- **DATASET ENTRIES**:

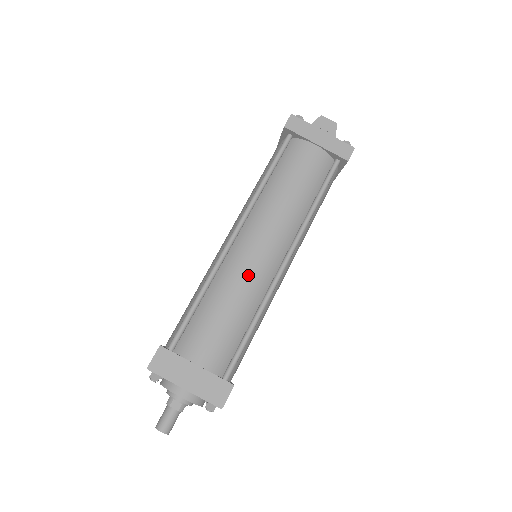
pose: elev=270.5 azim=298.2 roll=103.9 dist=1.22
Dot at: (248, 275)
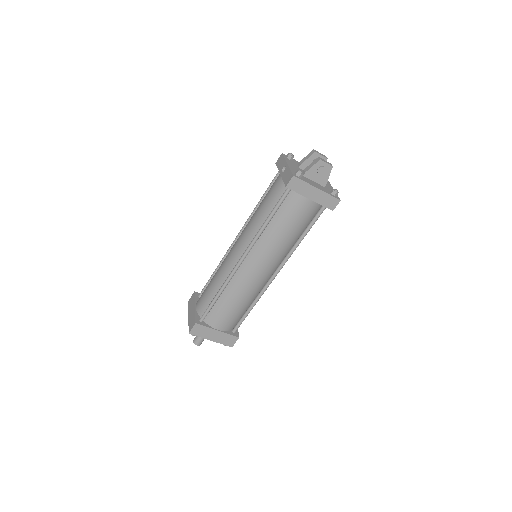
Dot at: (250, 286)
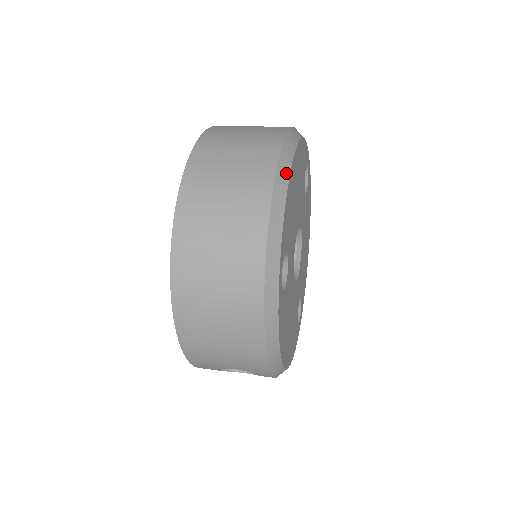
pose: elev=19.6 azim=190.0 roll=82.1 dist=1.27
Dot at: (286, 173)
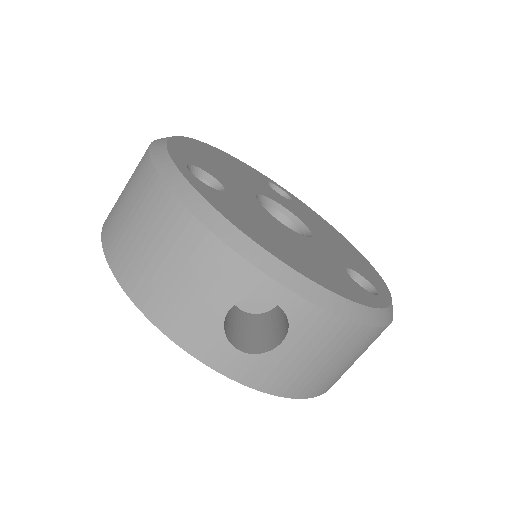
Dot at: occluded
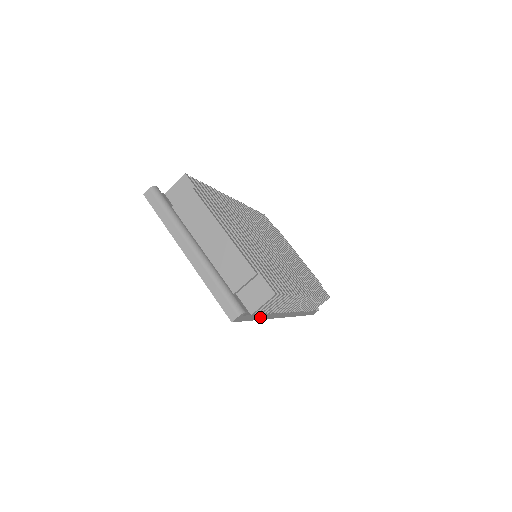
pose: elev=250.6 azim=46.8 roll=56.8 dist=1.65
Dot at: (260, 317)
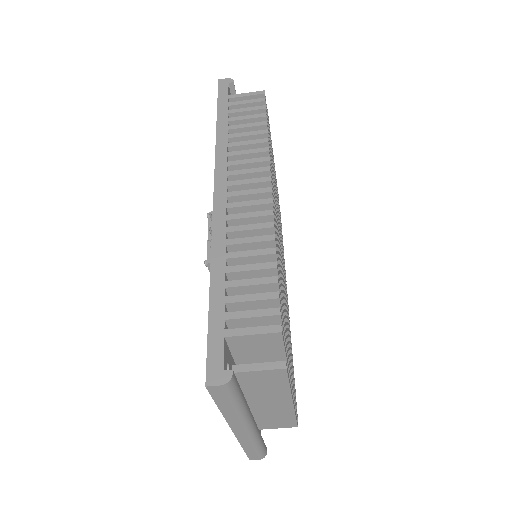
Dot at: occluded
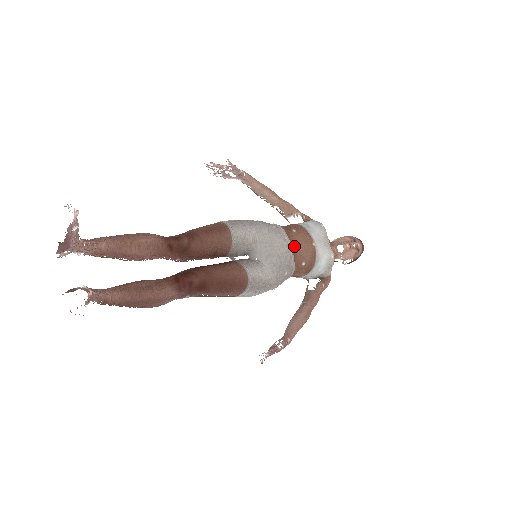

- **WHAT NEEDS TO BE DONE**:
Pick out every line in the rows above that contains the string "azim", and copy each one.

- **SOLUTION**:
pose: elev=270.5 azim=298.2 roll=103.9 dist=1.22
pose: elev=19.6 azim=190.0 roll=82.1 dist=1.27
pose: elev=250.6 azim=46.8 roll=56.8 dist=1.65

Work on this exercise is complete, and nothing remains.